Start Text section

The party was secular, but in the 1990s late
president Saddam Hussein embarked on the
Return to Faith Campaign, which resulted in a
more religious school curriculum in schools, to
garner more support from conservatives.
After the toppling of Saddam in 2003 and the
dismantling of the Baath party, it seemingly
fizzled into thin air, with its leftover members
targeted by the United States.
However, it continued to survive underground.
“Izzat Al-Douri was the most high-profile
Baathist official to successfully evade capture in
2003,” Dan Gabriel, a former CIA covert action
officer, told Al Arabiya News.
“As the leader of the Northern Offensive and
commander of the Naqshbandi Army, Douri
had some serious bona fides among disaffected
Sunnis.”
The Northern Offensive, by Daesh and aligned
forces, against the Iraqi government began on
June 5, 2014. It led to the capture of Iraq’s
second-largest city Mosul on June 10, and
Saddam’s home city Tikrit the day after.

End Text section
Start Information supplied

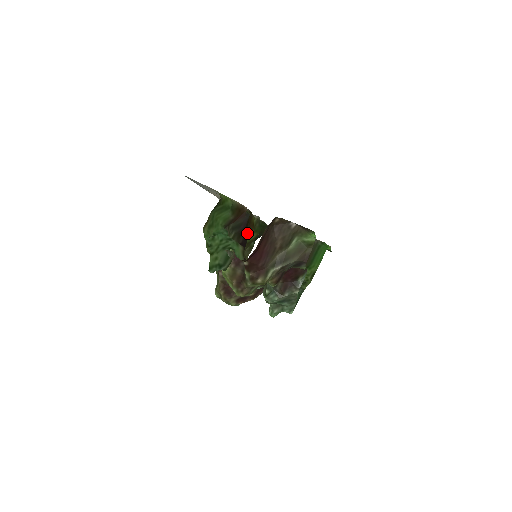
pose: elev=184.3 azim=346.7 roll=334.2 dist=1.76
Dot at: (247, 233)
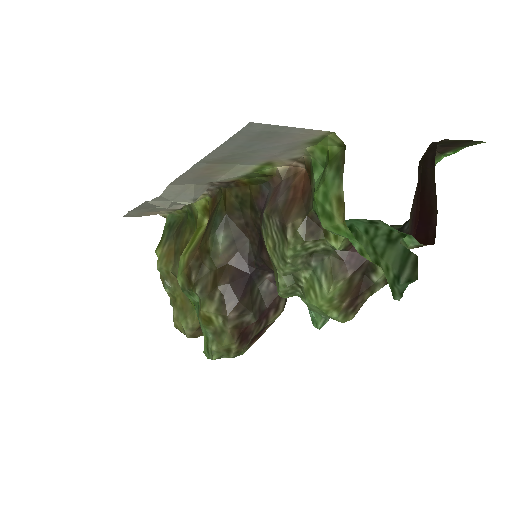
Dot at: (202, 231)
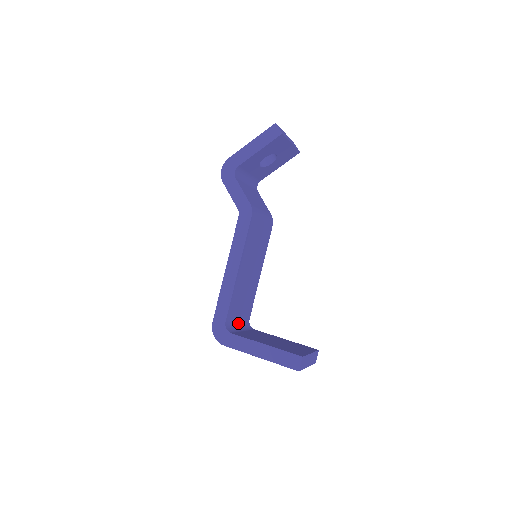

End Information supplied
Start Information supplied

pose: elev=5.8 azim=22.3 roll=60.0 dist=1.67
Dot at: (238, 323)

End Information supplied

Requirements:
a. According to the text on the Baath party, on what date did the Northern Offensive against the Iraqi government begin?
b. Set down, word for word, the part of the text on the Baath party from "The party was" to "support from conservatives.".

Solutions per task:
a. June 5, 2014

b.
The party was secular, but in the 1990s late
president Saddam Hussein embarked on the
Return to Faith Campaign, which resulted in a
more religious school curriculum in schools, to
garner more support from conservatives.